Brazilians face constant fear and lack of security. Degrading public health, education and living conditions have left the population in despair. The right to come and go as you please is guaranteed by the constitution and the state must grant it, but Brazilian’s do not feel safe in their own streets. Violence has become a close companion of Brazilians on the way to work and school. Even the homes with the highest walls, thickest metal bars and and most advanced security systems cannot protect a citizen’s life, private property and dignity.
Haddad, Lula’s replacement, ran his entire presidential campaign declaring support to a man who is in jail, charged for corruption, with propositions so absurd about increasing more government spending that just mentioning it increases Brazil’s $37.6 billion primary deficit. Raising the minimum wage above the inflation, limiting the prices of gas and raising vouchers for qualified families by 20 percent also does not fit the math.

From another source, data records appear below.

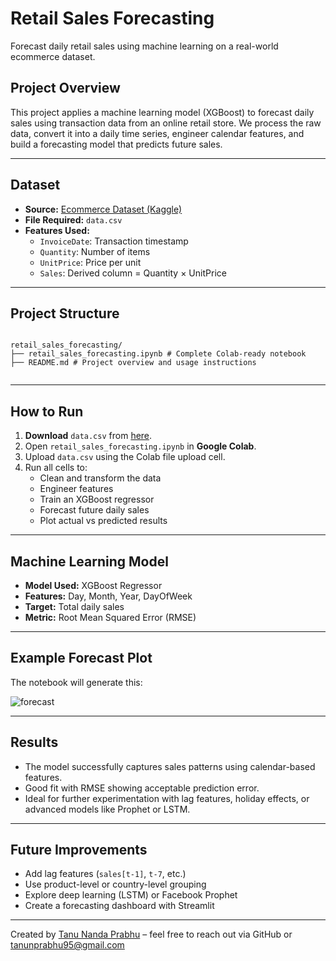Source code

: # Retail Sales Forecasting

Forecast daily retail sales using machine learning on a real-world ecommerce dataset.

## Project Overview

This project applies a machine learning model (XGBoost) to forecast daily sales using transaction data from an online retail store. We process the raw data, convert it into a daily time series, engineer calendar features, and build a forecasting model that predicts future sales.

---

## Dataset

- **Source:** [Ecommerce Dataset (Kaggle)](https://www.kaggle.com/datasets/carrie1/ecommerce-data)
- **File Required:** `data.csv`
- **Features Used:**
  - `InvoiceDate`: Transaction timestamp
  - `Quantity`: Number of items
  - `UnitPrice`: Price per unit
  - `Sales`: Derived column = Quantity × UnitPrice

---

## Project Structure

```text

retail_sales_forecasting/
├── retail_sales_forecasting.ipynb # Complete Colab-ready notebook
├── README.md # Project overview and usage instructions


```

---

## How to Run

1. **Download** `data.csv` from [here](https://www.kaggle.com/datasets/carrie1/ecommerce-data).
2. Open `retail_sales_forecasting.ipynb` in **Google Colab**.
3. Upload `data.csv` using the Colab file upload cell.
4. Run all cells to:
   - Clean and transform the data
   - Engineer features
   - Train an XGBoost regressor
   - Forecast future daily sales
   - Plot actual vs predicted results

---

## Machine Learning Model

- **Model Used:** XGBoost Regressor
- **Features:** Day, Month, Year, DayOfWeek
- **Target:** Total daily sales
- **Metric:** Root Mean Squared Error (RMSE)

---

## Example Forecast Plot

The notebook will generate this:

![forecast](https://github.com/Tanu-N-Prabhu/Python/blob/master/Img/download%20(1).png)


---

## Results

- The model successfully captures sales patterns using calendar-based features.
- Good fit with RMSE showing acceptable prediction error.
- Ideal for further experimentation with lag features, holiday effects, or advanced models like Prophet or LSTM.

---

## Future Improvements

- Add lag features (`sales[t-1]`, `t-7`, etc.)
- Use product-level or country-level grouping
- Explore deep learning (LSTM) or Facebook Prophet
- Create a forecasting dashboard with Streamlit

---


Created by [Tanu Nanda Prabhu](https://github.com/Tanu-N-Prabhu) – feel free to reach out via GitHub or [tanunprabhu95@gmail.com](tanunprabhu95@gmail.com)

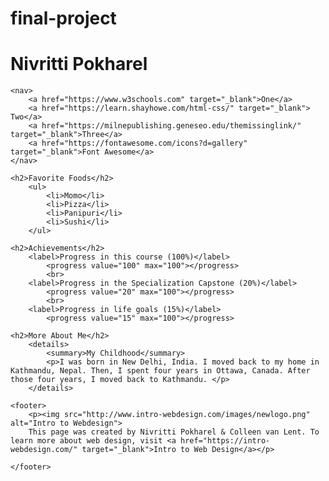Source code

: # final-project
<!DOCTYPE html>
<html lang="en">

<head>
	<meta charset="utf-8">
	<title>HTML5project NivPo</title>
</head>

<body>
	<h1>Nivritti Pokharel</h1>

	<nav>
		<a href="https://www.w3schools.com" target="_blank">One</a>
		<a href="https://learn.shayhowe.com/html-css/" target="_blank"> Two</a>
		<a href="https://milnepublishing.geneseo.edu/themissinglink/" target="_blank">Three</a>
		<a href="https://fontawesome.com/icons?d=gallery" target="_blank">Font Awesome</a>
	</nav>

	<h2>Favorite Foods</h2>
		<ul>
			<li>Momo</li>
			<li>Pizza</li>
			<li>Panipuri</li>
			<li>Sushi</li>
		</ul>

	<h2>Achievements</h2>
		<label>Progress in this course (100%)</label>
			<progress value="100" max="100"></progress>
			<br>
		<label>Progress in the Specialization Capstone (20%)</label>
			<progress value="20" max="100"></progress>
			<br>
		<label>Progress in life goals (15%)</label>
			<progress value="15" max="100"></progress>

	<h2>More About Me</h2>
		<details>
			<summary>My Childhood</summary>
			<p>I was born in New Delhi, India. I moved back to my home in Kathmandu, Nepal. Then, I spent four years in Ottawa, Canada. After those four years, I moved back to Kathmandu. </p>
		</details>

	<footer>
		<p><img src="http://www.intro-webdesign.com/images/newlogo.png" alt="Intro to Webdesign">
		This page was created by Nivritti Pokharel & Colleen van Lent. To learn more about web design, visit <a href="https://intro-webdesign.com/" target="_blank">Intro to Web Design</a></p>

	</footer>


</body>
</html>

In the difficult economic crisis, both candidates made use of false promises to win votes. While Bolsonaro took advantage of Brazilian’s resentment towards the Workers Party, Haddad saw in Bolsonaro's aggressive speech a chance to actively advocate for social causes and protection of marginalized groups. Bolsonaro remains criticized for his issues with the media, constantly making use of his personal social media and avoiding live debates on the main Brazilian channels.
It is hard for the average citizen to comprehend that the true social changes needed for a better Brazil will take a very long time to become a reality. It’s understandable why they desire more immediate results. Having their human rights taken away, leads people to believe harsher actions must be implemented and vote for candidates like Bolsonaro.
It was obvious even before the elections started. Some of Bolsonaro’s supporters believe in his unrealistic arguments but others are simply looking for something different, because what they have is not good. Voting for Brazil to remain the same, especially after going through a time of complicated political instability with Rousseff’s impeachment seemed impossible. People are so desperate they are willing to take the risk and hope for the best.
In between the animosities of the polarized groups lies the reason why Mr. Bolsonaro should be given a chance. For someone who actively participated in the protests against corruption and the Workers Party, second round polls gave Brazilians only three options: Workers Party, Bolsonaro or blank, the last one having the highest numbers within decades. While far from declaring allegiance to the “resistance” being created on social media, or pessimistically assuming the downfall of a country, or defining neighbors as racist, fascist and violent, I believe it is crucially important to see the lessons in this chaotic political climate.
Bolsonaro will effectively begin his mandate on January 1, 2019. For now, he has begun setting the tone for his government. He has contained himself with his hate speech and has made contradictory decisions, perhaps showing he is not totally authoritarian and can listen to public opinion. His fusion of ministries dealing with agriculture and the environment caused outrage on social media and he soon took a step back on this decision. He also appointed as Minister of Justice and Public Security, the popular judge Sérgio Moro, who condemned Workers Party members and Lula for corruption.
“Brazil will be looking for bilateral relationships with countries that may aggregate economical and technological value to Brazilian products” said Bolsonaro in his victory speech, “We will regain the international respect back to our beloved Brazil.”